Saturday, December 4, 2010

Multiple level promotions

One of the main advantages of Morphing Match Chain (MMC) method (explained here) is that you can add elements into the chain without actually sorting them. They will get sorted later on, and only if necessary.
As a consequence, many elements will never get sorted, because they are never accessed.
In a "greedy match" search algorithm, it happens very often, and the shorter the search window, the more probable elements will reach their end of life before being searched.

This strategy is key in avoiding many useless comparison operations.

Now it has a drawback : all elements are added into the "baseline" hash chain. They will get sorted later on if the hash chain is called. But my current implementation of MMC is limited to a maximum of one promotion per pass. As a consequence, all these unsorted positions tend to massively get promoted to next level together. Only elements which does not reach the minimum length are left out, but the point is : these "good" elements could have reached immediately higher level, they are artificially limited to current level + 1 due to implementation.

Willing to measure this effect, i made a simple modification to LZ4 to count the highest potential level of each element, and compare it to the current level limitation.
I was expecting some missed opportunities, in the range of 8 levels typically.

This was incorrect.
I found missed promotion opportunities in the range of hundreds level.
Granted, highest numbers are typically the result of very repetitive patterns, which can be found in binary files (and i witnessed many strange repetition length, such as prime numbers 3, 5, 7, or large one such as 120). In this case, missed opportunities can reach several thousand levels.
But outside of these (not so rare) corner cases, i still have witnessed missed opportunities in the range of a hundred levels with file such as enwik8, which does not feature any massive repetition pattern, just some english words and group of words which are more frequents.

This suggests that some sensible gain can be achieved through multi-level promotion.
Sorting elements on a multi-level scheme will not make the current search faster, but will make the next search using same hash much more efficient.

Unfortunately, this also requires complete rewriting of MMC algorithm. The basics behind the search method remain one and the same, but the algorithm needs to be completely different, to track multiple levels in parallel. Quite some work in the waiting...

Thursday, December 2, 2010

Fusion searches - segments & sequences fully integrated

Finally, after spending quite some time at testing a few different directions (more on this in later notes), i finally had enough time and focus to generalize Fusion for any stream of any character.
I opted for the easy way, by extending the table listing existing segments within range.

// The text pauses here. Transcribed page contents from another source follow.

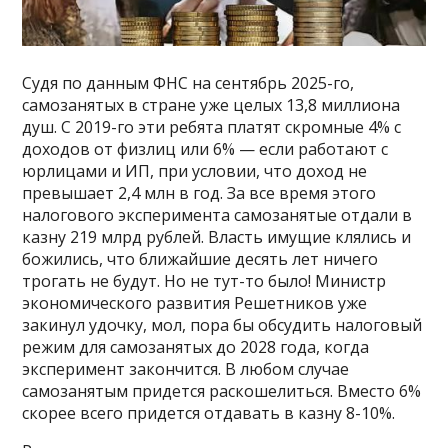
Судя по данным ФНС на сентябрь 2025-го,
самозанятых в стране уже целых 13,8 миллиона
душ. С 2019-го эти ребята платят скромные 4% с
доходов от физлиц или 6% — если работают с
юрлицами и ИП, при условии, что доход не
превышает 2,4 млн в год. За все время этого
налогового эксперимента самозанятые отдали в
казну 219 млрд рублей. Власть имущие клялись и
божились, что ближайшие десять лет ничего
трогать не будут. Но не тут-то было! Министр
экономического развития Решетников уже
закинул удочку, мол, пора бы обсудить налоговый
режим для самозанятых до 2028 года, когда
эксперимент закончится. В любом случае
самозанятым придется раскошелиться. Вместо 6%
скорее всего придется отдавать в казну 8-10%.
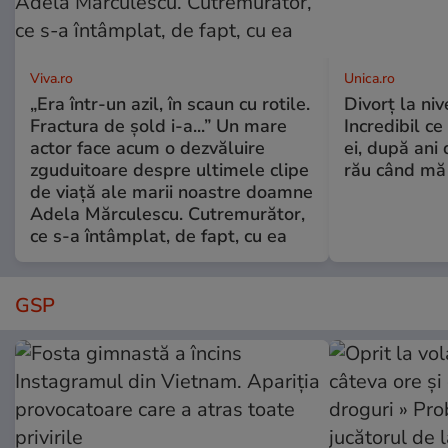
Viva.ro
Unica.ro
„Era într-un azil, în scaun cu rotile.
Divorț la nive
Fractura de șold i-a...” Un mare
Incredibil ce
actor face acum o dezvăluire
ei, după ani 
zguduitoare despre ultimele clipe
rău când mă
de viață ale marii noastre doamne
Adela Mărculescu. Cutremurător,
ce s-a întâmplat, de fapt, cu ea
GSP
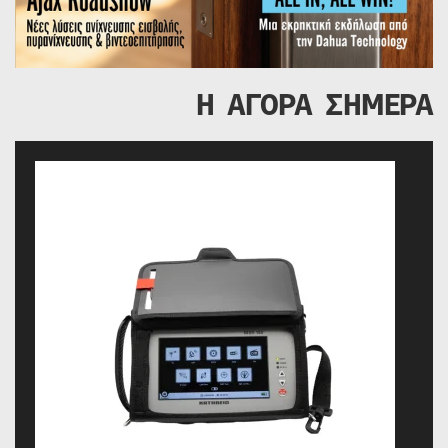
Η ΑΓΟΡΑ ΣΗΜΕΡΑ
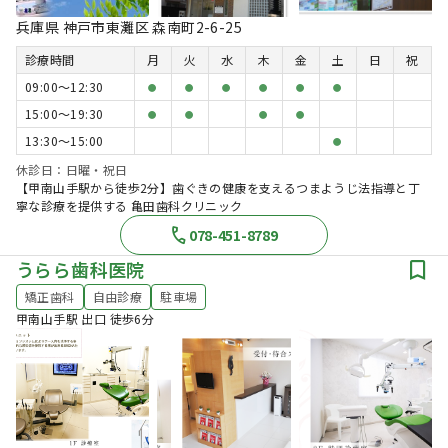
兵庫県 神戸市東灘区 森南町2-6-25
診療時間
月
火
水
木
金
土
日
祝
09:00〜12:30
●
●
●
●
●
●
15:00〜19:30
●
●
●
●
13:30〜15:00
●
休診日：日曜・祝日
【甲南山手駅から徒歩2分】歯ぐきの健康を支えるつまようじ法指導と丁
寧な診療を提供する 亀田歯科クリニック
078-451-8789
うらら歯科医院
矯正歯科
自由診療
駐車場
甲南山手駅 出口 徒歩6分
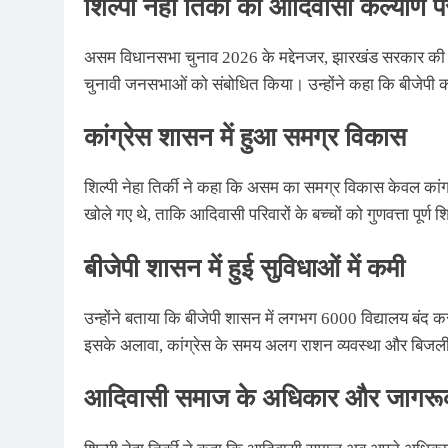
शिल्पी नेहा तिर्की का आदिवासी कल्याण 
असम विधानसभा चुनाव 2026 के मद्देनजर, झारखंड सरकार की मंत्री
चुनावी जनसभाओं को संबोधित किया। उन्होंने कहा कि बीजेप
कांग्रेस शासन में हुआ समग्र विकास
शिल्पी नेहा तिर्की ने कहा कि असम का समग्र विकास केवल कांग्रेस
खोले गए थे, ताकि आदिवासी परिवारों के बच्चों को गुणवत्ता पूर
बीजेपी शासन में हुई सुविधाओं में कमी
उन्होंने बताया कि बीजेपी शासन में लगभग 6000 विद्यालय बंद कर
इसके अलावा, कांग्रेस के समय अलग राशन व्यवस्था और बिजली 
आदिवासी समाज के अधिकार और जागरू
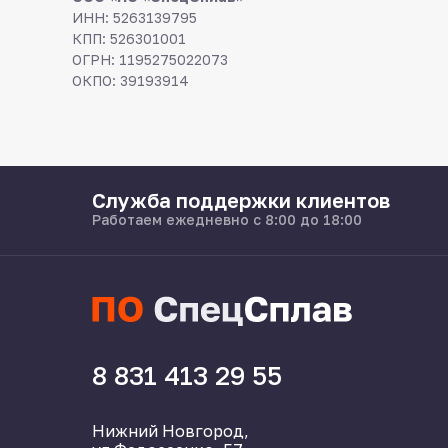
ИНН: 5263139795
КПП: 526301001
ОГРН: 1195275022073
ОКПО: 39193914
Служба поддержки клиентов
Работаем ежедневно с 8:00 до 18:00
8 831 413 29 55
Нижний Новгород,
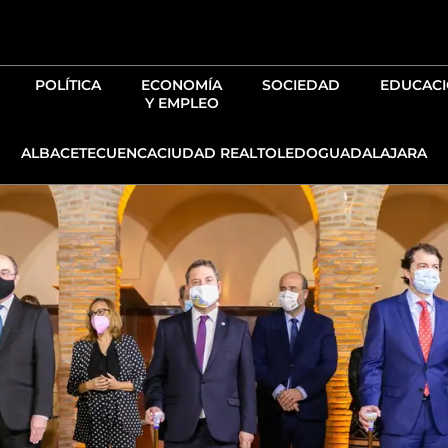
Ir
al
contenido
POLÍTICA
ECONOMÍA
SOCIEDAD
EDUCAC
Y EMPLEO
ALBACETE
CUENCA
CIUDAD REAL
TOLEDO
GUADALAJARA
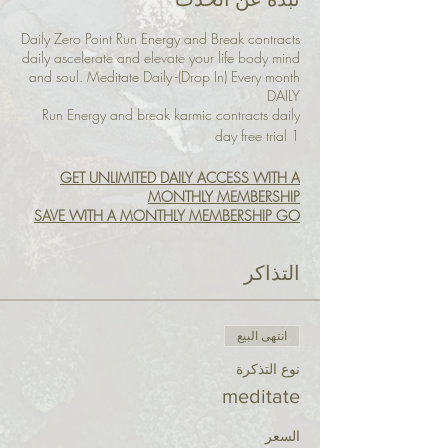
نبذة عن الحدث
Daily Zero Point Run Energy and Break contracts
daily ascelerate and elevate your life body mind
and soul. Meditate Daily -(Drop In) Every month
DAILY
Run Energy and break karmic contracts daily
1 day free trial
GET UNLIMITED DAILY ACCESS WITH A
MONTHLY MEMBERSHIP
SAVE WITH A MONTHLY MEMBERSHIP GO
HERE
MONTHLY SUBSCRIPTION
التذاكر
انتهى البيع
نوع التذكرة
meditate
السعر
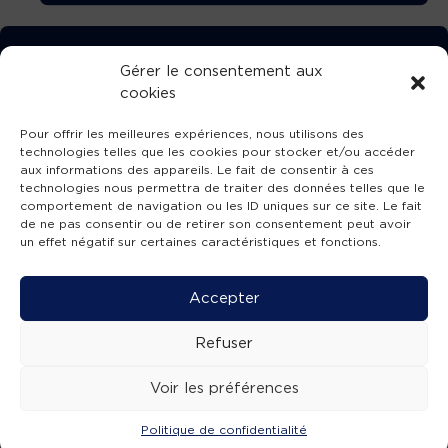
TÉLÉCHARGEZ GRATUITEMENT
Gérer le consentement aux
cookies
L’APPLICATION TVBA !
Pour offrir les meilleures expériences, nous utilisons des
technologies telles que les cookies pour stocker et/ou accéder
aux informations des appareils. Le fait de consentir à ces
technologies nous permettra de traiter des données telles que le
comportement de navigation ou les ID uniques sur ce site. Le fait
SUIVEZ-NOUS !
de ne pas consentir ou de retirer son consentement peut avoir
un effet négatif sur certaines caractéristiques et fonctions.
Charte de publication
-
Mentions légales
-
Accessibilité
-
Politique de confidentialité
-
Plan
Accepter
de site
-
SIBA
© 2026 création
Compos'it.
Refuser
Voir les préférences
Politique de confidentialité
ACTUS
ÉMISSIONS
AGENDA
WEBCAMS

I had another scheme in mind, with the advantage of being memory-less, albeit at unknown performance cost. Maybe for another version.

Nevertheless. I end up with some usable results, and they  are quite promising.
As a usual "raw" efficiency measure, i counted the number of comparisons here below :

                       MMC  Segment  Fusion   Improvement
Calgary 64K Searches  20.3M  6.55M    5.54M      18%
Firefox 64K Searches  70.3M  47.1M    41.9M      12%
Enwik8  64K Searches   188M   187M     187M       0%

Calgary 512K Searches 34.2M  14.6M    10.9M      34%
Firefox 512K Searches  153M   121M    92.1M      31%
Enwik8  512K Searches  435M   435M     434M       0%

Calgary 4M Searches   38.7M  18.5M    14.2M      30%
Firefox 4M Searches    271M   308M     182M      69%
Enwik8  4M Searches    753M   758M     751M       1%

Now, this is satisfactory. Note how Firefox greatly benefits from fusion search support for "non-zero" bytes. Calgary, which mostly contains streams of zero, achieves a little gain compared to Fusion0. Enwik8 hardly contains any stream at all, and therefore benefits the least.

But the tendency is what matters here. The larger the search window, the better the benefit. Firefox is quite impressive at 4M, keeping in consideration that about 65M comparisons (more than one third of total) are just collisions.

And finally, results are now always better than with good old MMC alone, whatever the file and search window size. Objective reached.